[DATASET EXTRACT Boundary: Start]
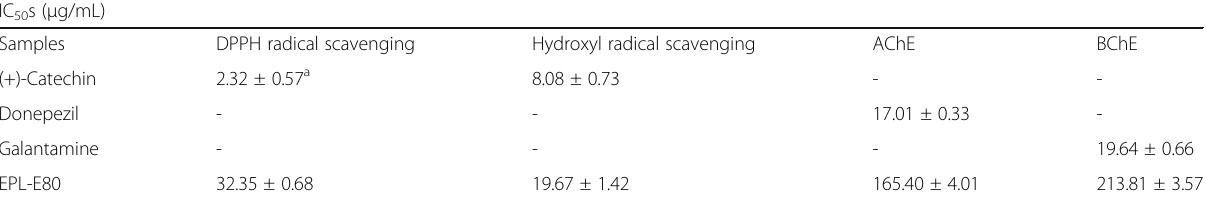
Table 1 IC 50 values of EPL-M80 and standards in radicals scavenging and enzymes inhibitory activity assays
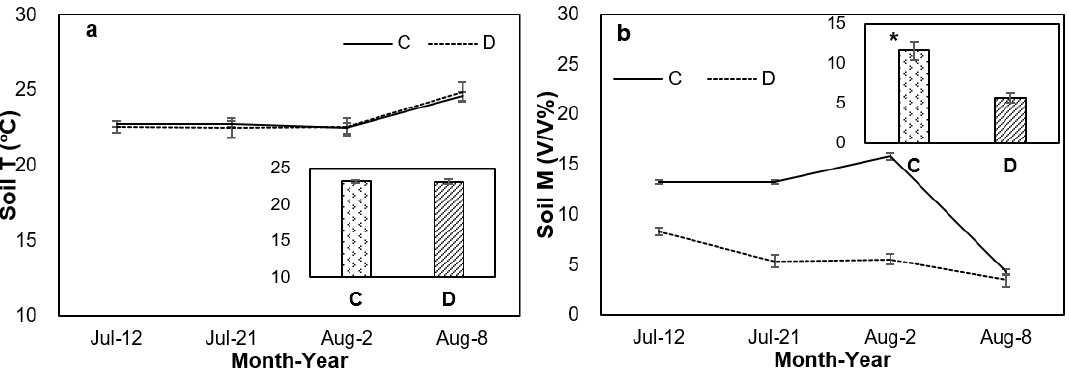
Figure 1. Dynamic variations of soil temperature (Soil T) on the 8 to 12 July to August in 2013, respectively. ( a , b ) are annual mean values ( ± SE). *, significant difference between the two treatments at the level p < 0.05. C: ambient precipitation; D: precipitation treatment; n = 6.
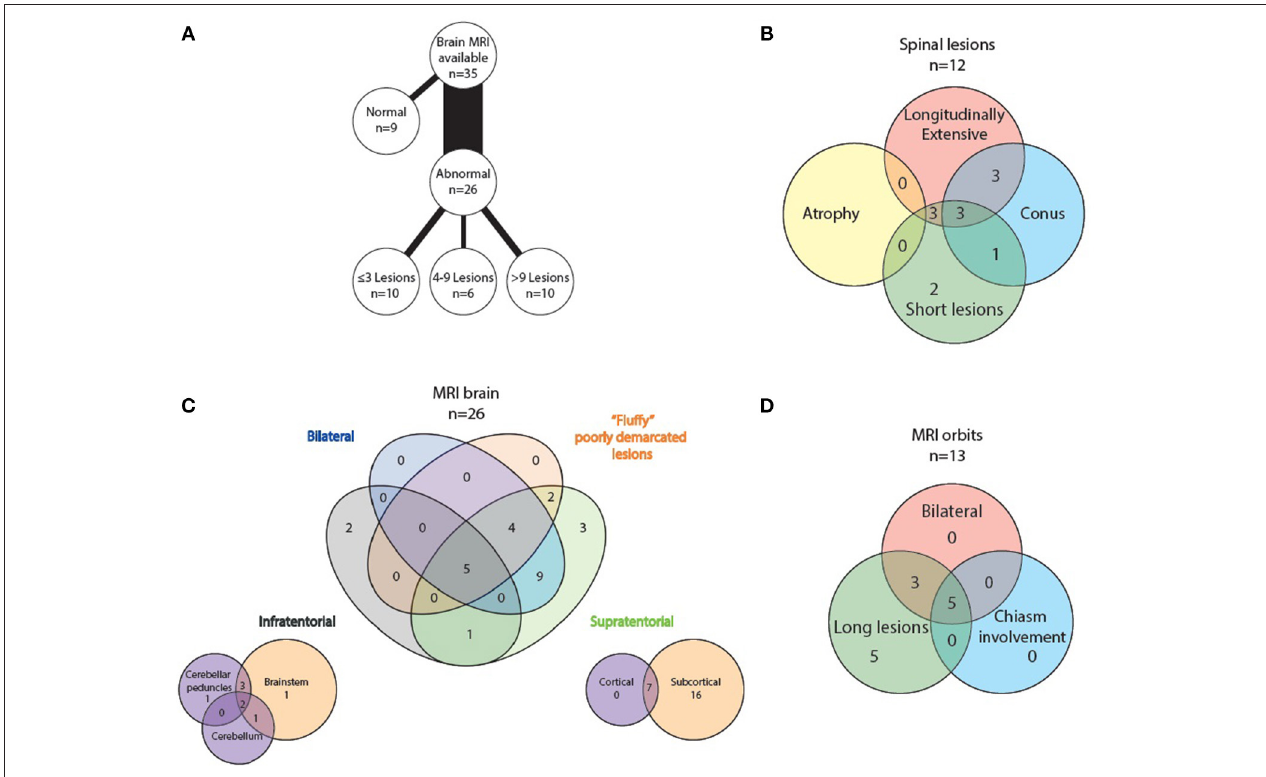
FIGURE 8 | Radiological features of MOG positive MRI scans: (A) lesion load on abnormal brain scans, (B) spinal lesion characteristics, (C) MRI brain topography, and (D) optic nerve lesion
[DATASET EXTRACT Boundary: End]
» **HOW TO COMPLETE THIS TASK**: Each line that contains "values" is to be copied from the listing above.

» **ANSWER TO THE EXERCISE**:
Table 1 IC 50 values of EPL-M80 and standards in radicals scavenging and enzymes inhibitory activity assays
Figure 1. Dynamic variations of soil temperature (Soil T) on the 8 to 12 July to August in 2013, respectively. ( a , b ) are annual mean values ( ± SE). *, significant difference between the two treatments at the level p < 0.05. C: ambient precipitation; D: precipitation treatment; n = 6.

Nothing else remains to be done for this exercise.